Do Corporate Depositors Risk Everything for Nothing? The Importance of Deposit Relationships, Interest Rates and Bank Risk
Author(s) -
Daniel Friedmann,
Björn Imbierowicz,
Anthony Saunders,
Sascha Steffen
Publication year - 2017
Publication title -
ssrn electronic journal
Language(s) - English
Resource type - Journals
ISSN - 1556-5068
DOI - 10.2139/ssrn.2921091
Subject(s) - business , credit risk , nothing , financial system , interest rate , monetary economics , economics , actuarial science , finance , philosophy , epistemology
We analyze auctions of unsecured money market deposits of firms to banks via a FinTech intermediary. In each auction, only the firm observes the banks and their interest rate bids and decides where to deposit its funds.
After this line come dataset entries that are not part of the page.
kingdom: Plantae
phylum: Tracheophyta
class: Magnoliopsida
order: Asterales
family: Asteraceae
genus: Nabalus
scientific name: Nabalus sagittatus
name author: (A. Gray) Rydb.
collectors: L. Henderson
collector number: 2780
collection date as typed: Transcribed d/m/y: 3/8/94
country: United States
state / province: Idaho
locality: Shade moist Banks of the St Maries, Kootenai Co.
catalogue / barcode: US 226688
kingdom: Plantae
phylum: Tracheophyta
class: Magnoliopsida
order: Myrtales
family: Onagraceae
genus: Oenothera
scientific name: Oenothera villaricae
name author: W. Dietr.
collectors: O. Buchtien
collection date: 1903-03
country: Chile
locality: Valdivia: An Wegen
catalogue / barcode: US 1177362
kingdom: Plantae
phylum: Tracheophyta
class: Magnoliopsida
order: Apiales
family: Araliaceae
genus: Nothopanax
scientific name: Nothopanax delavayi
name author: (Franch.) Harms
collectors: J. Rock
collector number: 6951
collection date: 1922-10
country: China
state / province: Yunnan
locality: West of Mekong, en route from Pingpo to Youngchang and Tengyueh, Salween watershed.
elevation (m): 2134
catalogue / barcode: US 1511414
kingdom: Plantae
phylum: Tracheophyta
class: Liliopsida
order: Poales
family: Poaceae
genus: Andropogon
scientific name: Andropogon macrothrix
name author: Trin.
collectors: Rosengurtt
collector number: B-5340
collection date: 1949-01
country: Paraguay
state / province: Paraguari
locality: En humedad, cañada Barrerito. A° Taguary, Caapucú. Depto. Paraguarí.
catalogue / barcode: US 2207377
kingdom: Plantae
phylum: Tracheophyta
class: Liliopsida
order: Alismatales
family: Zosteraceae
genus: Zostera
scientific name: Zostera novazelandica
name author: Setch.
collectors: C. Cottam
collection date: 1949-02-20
We observe that deposit interest rate bids increase monotonically with banks’ risk and that firms in general prefer higher deposit interest rates. However, our results show that the selection of firms of where to deposit is concave in bid interest rate in line with the notion of credit rationing in Stiglitz and Weiss (1981). We find this confirmed on the intensive as well as on the extensive margin. Risky banks eventually exit the market, and re-enter when their risk decreases again in the long-term. Relatedly, we observe that risky banks exit when the interest rate they have to offer increases above the interest rate charged by the central bank. This has important implications for banks’ access to unsecured corporate funding, central bank liquidity provision and the understanding of deposit markets as well as Fintech in general.